Data excerpts
=-=-=

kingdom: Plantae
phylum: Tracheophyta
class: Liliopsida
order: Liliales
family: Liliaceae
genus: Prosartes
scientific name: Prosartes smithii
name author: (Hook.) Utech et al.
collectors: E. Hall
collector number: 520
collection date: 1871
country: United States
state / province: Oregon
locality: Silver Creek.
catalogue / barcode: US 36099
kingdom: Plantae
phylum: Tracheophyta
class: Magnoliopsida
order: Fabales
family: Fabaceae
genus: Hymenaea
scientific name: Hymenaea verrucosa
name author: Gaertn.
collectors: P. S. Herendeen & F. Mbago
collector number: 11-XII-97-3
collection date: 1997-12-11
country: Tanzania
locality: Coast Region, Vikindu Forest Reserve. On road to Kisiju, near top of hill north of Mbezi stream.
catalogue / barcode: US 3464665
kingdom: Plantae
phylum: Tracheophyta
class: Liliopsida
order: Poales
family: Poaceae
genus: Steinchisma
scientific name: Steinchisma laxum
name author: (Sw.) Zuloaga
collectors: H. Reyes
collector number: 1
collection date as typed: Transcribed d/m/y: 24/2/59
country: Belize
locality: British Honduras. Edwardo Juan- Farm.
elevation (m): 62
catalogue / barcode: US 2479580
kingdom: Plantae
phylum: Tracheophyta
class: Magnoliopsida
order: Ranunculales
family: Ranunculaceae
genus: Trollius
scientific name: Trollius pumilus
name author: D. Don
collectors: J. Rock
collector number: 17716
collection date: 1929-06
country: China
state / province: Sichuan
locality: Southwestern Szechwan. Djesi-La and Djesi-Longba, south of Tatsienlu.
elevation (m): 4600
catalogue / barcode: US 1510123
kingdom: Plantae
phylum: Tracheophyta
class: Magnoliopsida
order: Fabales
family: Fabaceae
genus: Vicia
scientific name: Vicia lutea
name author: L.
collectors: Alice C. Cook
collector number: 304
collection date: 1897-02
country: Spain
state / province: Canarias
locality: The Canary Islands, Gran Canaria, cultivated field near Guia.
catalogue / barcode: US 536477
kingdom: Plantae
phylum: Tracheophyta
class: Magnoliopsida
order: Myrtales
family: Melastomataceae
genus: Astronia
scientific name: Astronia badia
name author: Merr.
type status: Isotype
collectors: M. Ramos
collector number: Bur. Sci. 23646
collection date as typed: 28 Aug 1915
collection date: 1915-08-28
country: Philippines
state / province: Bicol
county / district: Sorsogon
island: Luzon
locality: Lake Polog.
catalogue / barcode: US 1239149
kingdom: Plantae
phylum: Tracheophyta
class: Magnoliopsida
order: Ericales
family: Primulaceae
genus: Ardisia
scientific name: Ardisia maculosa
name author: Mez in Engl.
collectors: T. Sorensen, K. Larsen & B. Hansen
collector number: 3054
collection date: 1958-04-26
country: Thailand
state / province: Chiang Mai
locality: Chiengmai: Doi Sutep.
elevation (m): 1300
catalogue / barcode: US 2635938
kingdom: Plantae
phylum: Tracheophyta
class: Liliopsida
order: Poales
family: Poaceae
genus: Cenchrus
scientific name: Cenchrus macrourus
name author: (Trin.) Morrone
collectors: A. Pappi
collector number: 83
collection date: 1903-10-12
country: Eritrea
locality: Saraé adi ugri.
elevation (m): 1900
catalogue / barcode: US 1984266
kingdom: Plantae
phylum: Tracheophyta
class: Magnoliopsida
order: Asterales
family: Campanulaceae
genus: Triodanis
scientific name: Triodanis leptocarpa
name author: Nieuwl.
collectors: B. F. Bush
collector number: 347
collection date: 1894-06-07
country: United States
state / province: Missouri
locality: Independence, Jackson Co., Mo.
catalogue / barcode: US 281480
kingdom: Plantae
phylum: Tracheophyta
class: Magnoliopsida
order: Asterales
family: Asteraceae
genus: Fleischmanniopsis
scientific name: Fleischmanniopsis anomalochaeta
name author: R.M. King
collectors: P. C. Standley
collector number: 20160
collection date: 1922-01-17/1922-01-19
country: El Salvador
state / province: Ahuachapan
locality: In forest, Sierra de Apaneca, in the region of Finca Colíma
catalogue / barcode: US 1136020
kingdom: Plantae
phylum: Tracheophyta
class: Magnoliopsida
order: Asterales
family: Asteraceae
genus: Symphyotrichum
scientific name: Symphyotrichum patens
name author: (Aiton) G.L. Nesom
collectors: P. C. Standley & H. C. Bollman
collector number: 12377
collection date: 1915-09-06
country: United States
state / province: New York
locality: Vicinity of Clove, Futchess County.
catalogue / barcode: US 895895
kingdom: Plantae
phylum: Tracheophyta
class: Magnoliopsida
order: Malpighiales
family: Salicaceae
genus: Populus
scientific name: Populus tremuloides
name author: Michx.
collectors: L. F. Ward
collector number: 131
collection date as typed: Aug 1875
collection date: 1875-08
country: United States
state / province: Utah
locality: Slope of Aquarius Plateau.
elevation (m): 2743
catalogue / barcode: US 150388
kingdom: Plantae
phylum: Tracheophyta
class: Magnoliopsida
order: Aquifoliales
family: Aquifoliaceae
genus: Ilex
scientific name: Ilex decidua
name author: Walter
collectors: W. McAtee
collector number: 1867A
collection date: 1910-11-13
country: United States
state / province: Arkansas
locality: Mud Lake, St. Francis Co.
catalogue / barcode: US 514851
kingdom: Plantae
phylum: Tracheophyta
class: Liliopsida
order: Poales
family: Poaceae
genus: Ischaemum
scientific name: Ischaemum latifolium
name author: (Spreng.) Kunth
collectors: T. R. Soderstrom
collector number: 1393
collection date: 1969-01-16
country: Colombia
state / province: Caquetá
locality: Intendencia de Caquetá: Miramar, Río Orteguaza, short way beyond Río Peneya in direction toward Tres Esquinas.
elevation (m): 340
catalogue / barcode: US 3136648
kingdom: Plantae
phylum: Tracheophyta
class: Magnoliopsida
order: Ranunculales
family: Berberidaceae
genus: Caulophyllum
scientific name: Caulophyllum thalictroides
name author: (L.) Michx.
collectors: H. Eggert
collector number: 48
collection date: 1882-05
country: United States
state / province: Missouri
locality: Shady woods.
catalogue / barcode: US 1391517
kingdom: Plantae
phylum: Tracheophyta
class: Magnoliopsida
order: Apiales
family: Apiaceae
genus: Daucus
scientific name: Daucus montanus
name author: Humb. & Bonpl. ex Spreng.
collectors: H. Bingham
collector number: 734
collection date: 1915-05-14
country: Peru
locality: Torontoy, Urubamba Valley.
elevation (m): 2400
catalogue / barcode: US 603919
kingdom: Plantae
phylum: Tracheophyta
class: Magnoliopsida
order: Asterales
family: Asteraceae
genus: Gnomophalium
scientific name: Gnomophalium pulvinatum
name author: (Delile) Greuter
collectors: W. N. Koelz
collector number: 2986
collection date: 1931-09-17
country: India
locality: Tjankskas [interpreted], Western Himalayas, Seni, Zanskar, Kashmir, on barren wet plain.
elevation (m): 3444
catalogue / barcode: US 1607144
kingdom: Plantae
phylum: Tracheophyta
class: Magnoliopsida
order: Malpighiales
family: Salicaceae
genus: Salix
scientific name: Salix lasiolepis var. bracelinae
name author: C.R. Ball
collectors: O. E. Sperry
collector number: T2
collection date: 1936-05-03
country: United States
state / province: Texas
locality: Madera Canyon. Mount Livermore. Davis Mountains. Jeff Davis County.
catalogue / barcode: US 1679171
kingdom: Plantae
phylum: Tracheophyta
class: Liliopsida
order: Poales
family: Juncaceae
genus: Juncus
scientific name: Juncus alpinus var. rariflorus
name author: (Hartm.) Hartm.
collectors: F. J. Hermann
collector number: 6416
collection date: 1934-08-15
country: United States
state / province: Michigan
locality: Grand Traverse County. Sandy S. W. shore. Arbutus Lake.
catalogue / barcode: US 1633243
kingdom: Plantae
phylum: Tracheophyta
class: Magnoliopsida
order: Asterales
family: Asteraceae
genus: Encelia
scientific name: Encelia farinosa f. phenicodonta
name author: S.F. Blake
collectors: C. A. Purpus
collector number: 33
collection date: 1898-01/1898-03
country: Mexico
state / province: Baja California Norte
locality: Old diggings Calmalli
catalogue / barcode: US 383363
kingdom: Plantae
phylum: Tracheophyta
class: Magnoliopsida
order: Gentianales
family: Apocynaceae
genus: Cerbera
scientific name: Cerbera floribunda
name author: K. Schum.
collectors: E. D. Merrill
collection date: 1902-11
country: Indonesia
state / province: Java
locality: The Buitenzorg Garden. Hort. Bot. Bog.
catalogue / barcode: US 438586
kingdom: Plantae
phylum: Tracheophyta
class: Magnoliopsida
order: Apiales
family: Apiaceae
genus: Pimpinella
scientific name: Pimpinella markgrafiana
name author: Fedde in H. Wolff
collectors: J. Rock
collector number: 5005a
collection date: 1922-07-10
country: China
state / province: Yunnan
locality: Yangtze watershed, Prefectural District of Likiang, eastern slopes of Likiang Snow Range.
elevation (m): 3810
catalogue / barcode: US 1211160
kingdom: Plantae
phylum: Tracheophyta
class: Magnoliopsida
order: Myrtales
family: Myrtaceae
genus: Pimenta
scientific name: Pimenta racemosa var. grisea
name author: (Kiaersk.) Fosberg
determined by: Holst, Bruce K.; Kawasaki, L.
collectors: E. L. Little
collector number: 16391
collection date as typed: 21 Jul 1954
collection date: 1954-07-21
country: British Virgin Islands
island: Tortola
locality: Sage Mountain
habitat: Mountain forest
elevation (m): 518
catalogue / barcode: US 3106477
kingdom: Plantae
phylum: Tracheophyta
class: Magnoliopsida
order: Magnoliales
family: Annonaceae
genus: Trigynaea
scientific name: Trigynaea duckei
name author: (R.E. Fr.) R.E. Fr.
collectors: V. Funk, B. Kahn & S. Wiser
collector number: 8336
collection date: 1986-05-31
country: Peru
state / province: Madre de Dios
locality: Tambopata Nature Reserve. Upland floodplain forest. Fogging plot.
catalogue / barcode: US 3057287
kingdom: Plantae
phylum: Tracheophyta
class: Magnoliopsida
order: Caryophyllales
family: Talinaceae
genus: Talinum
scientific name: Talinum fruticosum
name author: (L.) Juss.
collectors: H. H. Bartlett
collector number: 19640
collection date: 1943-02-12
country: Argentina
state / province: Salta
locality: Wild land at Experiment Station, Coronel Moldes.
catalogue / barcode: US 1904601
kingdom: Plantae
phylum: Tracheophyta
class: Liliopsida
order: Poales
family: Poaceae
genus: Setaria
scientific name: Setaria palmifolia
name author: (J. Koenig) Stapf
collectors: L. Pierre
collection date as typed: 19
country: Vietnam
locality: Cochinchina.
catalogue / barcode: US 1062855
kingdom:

=-=-=

Problem requirements:
Put the lines starting at the one containing "family: Talinaceae" and ending at the one containing "genus: Setaria", both included, into a Markdown table with the columns Row and Line. Number each line in Row and leave out any blank lines.

Response:
| Row | Line |
|---|---|
| 1 | family: Talinaceae |
| 2 | genus: Talinum |
| 3 | scientific name: Talinum fruticosum |
| 4 | name author: (L.) Juss. |
| 5 | collectors: H. H. Bartlett |
| 6 | collector number: 19640 |
| 7 | collection date: 1943-02-12 |
| 8 | country: Argentina |
| 9 | state / province: Salta |
| 10 | locality: Wild land at Experiment Station, Coronel Moldes. |
| 11 | catalogue / barcode: US 1904601 |
| 12 | kingdom: Plantae |
| 13 | phylum: Tracheophyta |
| 14 | class: Liliopsida |
| 15 | order: Poales |
| 16 | family: Poaceae |
| 17 | genus: Setaria |